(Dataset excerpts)
----------------
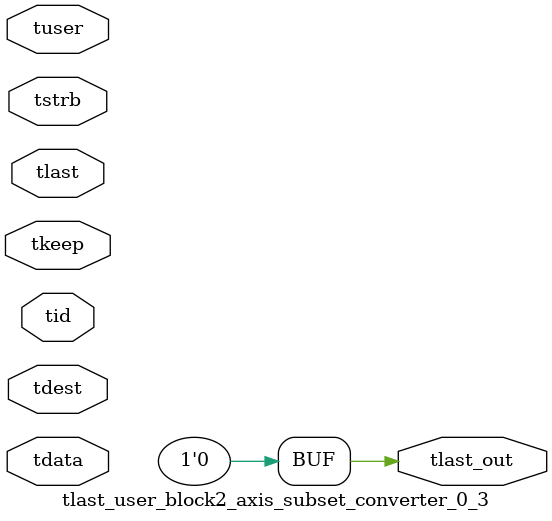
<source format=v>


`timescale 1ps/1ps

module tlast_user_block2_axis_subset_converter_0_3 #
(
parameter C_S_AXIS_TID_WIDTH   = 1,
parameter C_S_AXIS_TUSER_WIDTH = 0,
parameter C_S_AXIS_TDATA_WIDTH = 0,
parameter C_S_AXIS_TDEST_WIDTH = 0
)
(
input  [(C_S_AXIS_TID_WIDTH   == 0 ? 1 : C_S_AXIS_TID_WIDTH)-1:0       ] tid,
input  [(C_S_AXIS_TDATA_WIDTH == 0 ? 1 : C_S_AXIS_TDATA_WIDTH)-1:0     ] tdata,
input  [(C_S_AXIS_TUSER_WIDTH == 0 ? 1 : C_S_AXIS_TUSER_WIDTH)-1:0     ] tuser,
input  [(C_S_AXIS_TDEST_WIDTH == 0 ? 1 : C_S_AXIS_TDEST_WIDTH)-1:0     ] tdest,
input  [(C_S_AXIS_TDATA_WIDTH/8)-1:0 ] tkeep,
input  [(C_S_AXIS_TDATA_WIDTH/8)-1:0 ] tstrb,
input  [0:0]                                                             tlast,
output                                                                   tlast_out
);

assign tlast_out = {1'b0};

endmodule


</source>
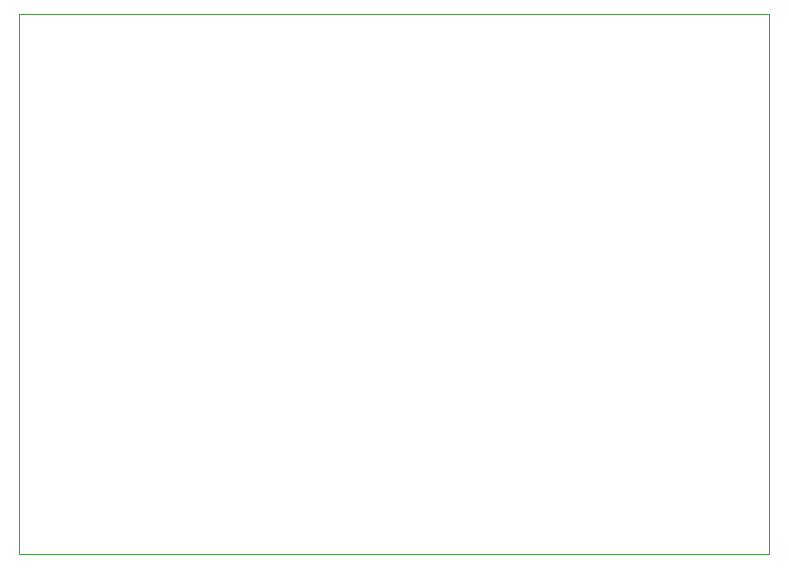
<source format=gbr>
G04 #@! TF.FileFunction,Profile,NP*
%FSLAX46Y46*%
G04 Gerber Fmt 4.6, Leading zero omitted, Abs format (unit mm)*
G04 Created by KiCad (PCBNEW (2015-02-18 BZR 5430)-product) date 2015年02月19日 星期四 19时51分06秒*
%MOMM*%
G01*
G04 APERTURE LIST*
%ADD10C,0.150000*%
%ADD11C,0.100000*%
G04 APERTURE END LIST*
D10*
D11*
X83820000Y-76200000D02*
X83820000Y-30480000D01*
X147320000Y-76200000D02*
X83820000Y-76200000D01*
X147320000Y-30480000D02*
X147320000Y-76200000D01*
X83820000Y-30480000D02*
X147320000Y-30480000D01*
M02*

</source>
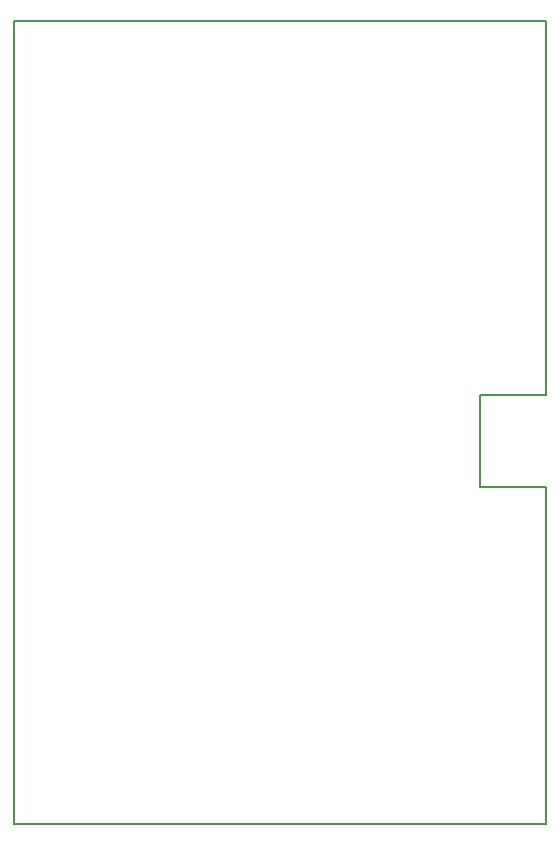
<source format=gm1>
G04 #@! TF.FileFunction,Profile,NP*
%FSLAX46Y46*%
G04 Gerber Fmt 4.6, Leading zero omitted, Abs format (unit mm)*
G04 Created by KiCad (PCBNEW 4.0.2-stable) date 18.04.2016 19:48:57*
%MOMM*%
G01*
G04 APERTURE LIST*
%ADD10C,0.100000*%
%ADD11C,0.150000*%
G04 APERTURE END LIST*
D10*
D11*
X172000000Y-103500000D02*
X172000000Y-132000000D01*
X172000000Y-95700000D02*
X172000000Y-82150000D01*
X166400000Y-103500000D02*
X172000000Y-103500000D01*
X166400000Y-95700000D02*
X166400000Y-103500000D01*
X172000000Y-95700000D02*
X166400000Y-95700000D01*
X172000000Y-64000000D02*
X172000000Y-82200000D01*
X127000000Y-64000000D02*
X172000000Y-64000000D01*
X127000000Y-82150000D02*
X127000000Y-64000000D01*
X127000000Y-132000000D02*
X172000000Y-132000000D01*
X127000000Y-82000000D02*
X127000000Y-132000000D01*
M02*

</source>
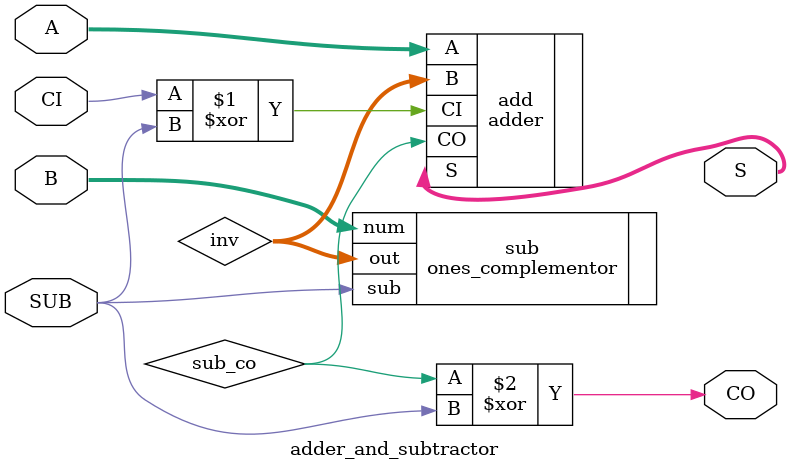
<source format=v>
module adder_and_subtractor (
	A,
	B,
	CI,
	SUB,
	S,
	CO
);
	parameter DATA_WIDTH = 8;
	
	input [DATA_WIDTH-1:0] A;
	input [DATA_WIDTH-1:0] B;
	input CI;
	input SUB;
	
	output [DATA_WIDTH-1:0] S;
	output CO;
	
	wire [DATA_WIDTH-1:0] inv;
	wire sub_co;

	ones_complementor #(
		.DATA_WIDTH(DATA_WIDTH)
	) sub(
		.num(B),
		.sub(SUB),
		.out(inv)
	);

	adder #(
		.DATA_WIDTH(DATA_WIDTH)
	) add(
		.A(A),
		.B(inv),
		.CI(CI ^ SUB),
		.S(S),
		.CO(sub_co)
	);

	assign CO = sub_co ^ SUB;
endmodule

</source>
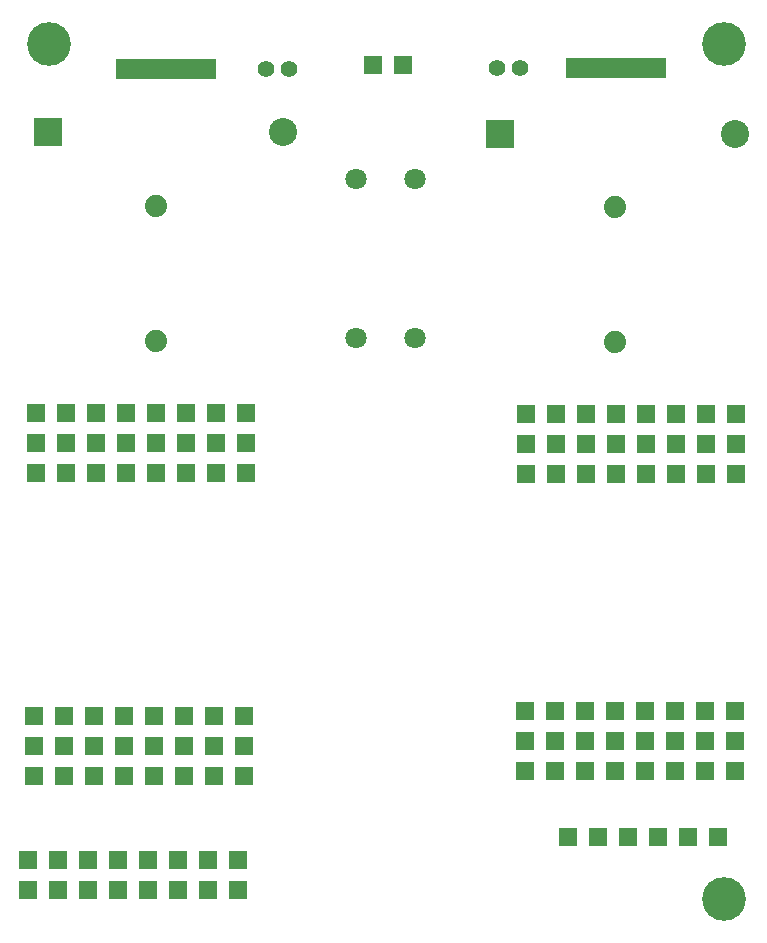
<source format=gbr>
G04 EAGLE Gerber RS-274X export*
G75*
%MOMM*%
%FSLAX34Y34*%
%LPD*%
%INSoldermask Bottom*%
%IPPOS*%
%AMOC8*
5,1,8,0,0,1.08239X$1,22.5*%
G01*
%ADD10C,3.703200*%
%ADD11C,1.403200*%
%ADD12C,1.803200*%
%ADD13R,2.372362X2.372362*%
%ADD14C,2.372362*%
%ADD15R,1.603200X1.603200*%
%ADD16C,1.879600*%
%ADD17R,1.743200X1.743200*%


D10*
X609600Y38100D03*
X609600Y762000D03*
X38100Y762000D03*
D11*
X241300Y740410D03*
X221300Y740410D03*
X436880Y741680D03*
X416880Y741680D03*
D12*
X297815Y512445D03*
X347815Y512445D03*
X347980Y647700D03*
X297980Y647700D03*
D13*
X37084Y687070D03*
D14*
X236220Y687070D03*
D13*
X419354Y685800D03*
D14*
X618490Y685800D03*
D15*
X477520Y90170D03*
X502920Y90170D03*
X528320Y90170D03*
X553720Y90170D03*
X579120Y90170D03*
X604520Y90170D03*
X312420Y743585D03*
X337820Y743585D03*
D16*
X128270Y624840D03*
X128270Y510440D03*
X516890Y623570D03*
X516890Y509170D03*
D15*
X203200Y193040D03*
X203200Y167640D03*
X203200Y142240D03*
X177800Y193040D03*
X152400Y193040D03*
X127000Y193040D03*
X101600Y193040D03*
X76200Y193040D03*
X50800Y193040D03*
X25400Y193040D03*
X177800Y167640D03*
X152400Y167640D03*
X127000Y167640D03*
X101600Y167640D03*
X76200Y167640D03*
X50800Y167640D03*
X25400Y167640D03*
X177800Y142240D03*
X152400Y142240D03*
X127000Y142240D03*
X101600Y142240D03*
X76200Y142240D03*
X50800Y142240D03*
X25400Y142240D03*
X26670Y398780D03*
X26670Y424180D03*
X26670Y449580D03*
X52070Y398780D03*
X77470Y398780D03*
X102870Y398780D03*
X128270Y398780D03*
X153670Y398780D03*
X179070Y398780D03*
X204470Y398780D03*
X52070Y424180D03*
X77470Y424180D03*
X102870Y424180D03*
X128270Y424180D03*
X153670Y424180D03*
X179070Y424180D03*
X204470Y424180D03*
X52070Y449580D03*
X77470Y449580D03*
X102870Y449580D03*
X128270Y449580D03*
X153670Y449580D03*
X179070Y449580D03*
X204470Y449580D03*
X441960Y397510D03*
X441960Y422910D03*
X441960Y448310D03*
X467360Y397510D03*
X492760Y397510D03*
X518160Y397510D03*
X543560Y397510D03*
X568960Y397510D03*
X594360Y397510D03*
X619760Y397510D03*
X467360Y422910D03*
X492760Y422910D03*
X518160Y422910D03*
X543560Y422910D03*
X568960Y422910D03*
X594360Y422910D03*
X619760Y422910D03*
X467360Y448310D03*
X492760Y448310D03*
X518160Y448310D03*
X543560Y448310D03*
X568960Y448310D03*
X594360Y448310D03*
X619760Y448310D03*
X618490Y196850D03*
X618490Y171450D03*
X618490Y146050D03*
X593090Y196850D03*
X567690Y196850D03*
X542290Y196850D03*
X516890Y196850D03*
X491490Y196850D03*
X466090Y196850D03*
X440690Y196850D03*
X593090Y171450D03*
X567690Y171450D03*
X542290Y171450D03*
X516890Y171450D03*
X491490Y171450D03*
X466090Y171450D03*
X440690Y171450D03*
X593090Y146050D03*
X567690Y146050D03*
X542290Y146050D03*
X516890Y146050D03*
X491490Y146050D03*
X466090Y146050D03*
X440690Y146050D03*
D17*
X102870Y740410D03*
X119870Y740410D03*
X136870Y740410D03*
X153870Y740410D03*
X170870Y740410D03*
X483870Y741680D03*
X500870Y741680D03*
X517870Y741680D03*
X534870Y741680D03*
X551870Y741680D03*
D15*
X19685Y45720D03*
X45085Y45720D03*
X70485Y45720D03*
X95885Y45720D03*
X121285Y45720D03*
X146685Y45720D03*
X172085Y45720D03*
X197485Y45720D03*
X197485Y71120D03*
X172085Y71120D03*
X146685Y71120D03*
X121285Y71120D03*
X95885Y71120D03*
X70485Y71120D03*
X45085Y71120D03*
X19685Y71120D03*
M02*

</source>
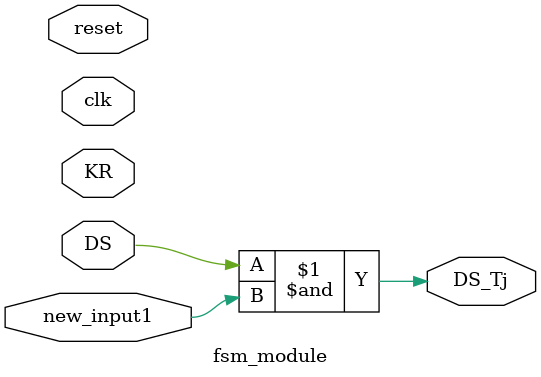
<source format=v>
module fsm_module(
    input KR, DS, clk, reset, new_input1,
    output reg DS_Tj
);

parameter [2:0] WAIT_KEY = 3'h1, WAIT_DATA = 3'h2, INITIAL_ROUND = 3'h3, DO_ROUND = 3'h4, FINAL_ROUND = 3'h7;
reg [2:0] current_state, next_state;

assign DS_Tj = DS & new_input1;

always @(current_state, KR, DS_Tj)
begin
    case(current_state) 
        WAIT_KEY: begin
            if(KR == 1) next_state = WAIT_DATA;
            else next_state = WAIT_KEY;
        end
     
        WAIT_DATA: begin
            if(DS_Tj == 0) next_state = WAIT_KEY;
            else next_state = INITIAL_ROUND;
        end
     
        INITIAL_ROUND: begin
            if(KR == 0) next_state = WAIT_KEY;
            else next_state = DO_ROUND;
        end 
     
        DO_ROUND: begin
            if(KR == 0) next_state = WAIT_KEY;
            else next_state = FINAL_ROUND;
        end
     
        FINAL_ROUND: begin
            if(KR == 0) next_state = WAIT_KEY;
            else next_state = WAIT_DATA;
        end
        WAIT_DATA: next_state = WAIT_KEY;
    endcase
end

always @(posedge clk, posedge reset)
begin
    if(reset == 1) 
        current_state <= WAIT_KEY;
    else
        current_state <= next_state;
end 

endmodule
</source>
----------------
Please copy the lines in the records above between the one holding "X204470Y424180D03*" and the one holding "X618490Y196850D03*", inclusive, exactly and with no other line.

X204470Y424180D03*
X52070Y449580D03*
X77470Y449580D03*
X102870Y449580D03*
X128270Y449580D03*
X153670Y449580D03*
X179070Y449580D03*
X204470Y449580D03*
X441960Y397510D03*
X441960Y422910D03*
X441960Y448310D03*
X467360Y397510D03*
X492760Y397510D03*
X518160Y397510D03*
X543560Y397510D03*
X568960Y397510D03*
X594360Y397510D03*
X619760Y397510D03*
X467360Y422910D03*
X492760Y422910D03*
X518160Y422910D03*
X543560Y422910D03*
X568960Y422910D03*
X594360Y422910D03*
X619760Y422910D03*
X467360Y448310D03*
X492760Y448310D03*
X518160Y448310D03*
X543560Y448310D03*
X568960Y448310D03*
X594360Y448310D03*
X619760Y448310D03*
X618490Y196850D03*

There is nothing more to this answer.